■ **What to do**
Reprint all records below exactly. No images.

■ **Collected data**

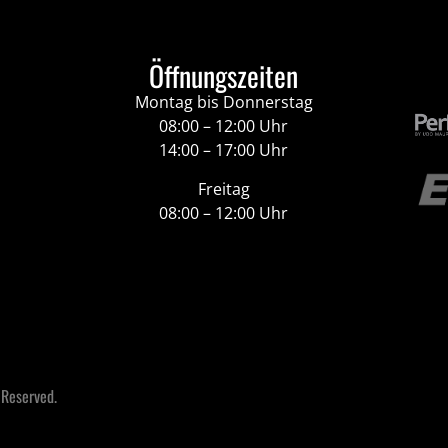
Öffnungszeiten
Montag bis Donnerstag
08:00 – 12:00 Uhr
14:00 – 17:00 Uhr
Freitag
08:00 – 12:00 Uhr
 Reserved.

■ **Answer box**
Öffnungszeiten
Montag bis Donnerstag
08:00 – 12:00 Uhr
14:00 – 17:00 Uhr
Freitag
08:00 – 12:00 Uhr
 Reserved.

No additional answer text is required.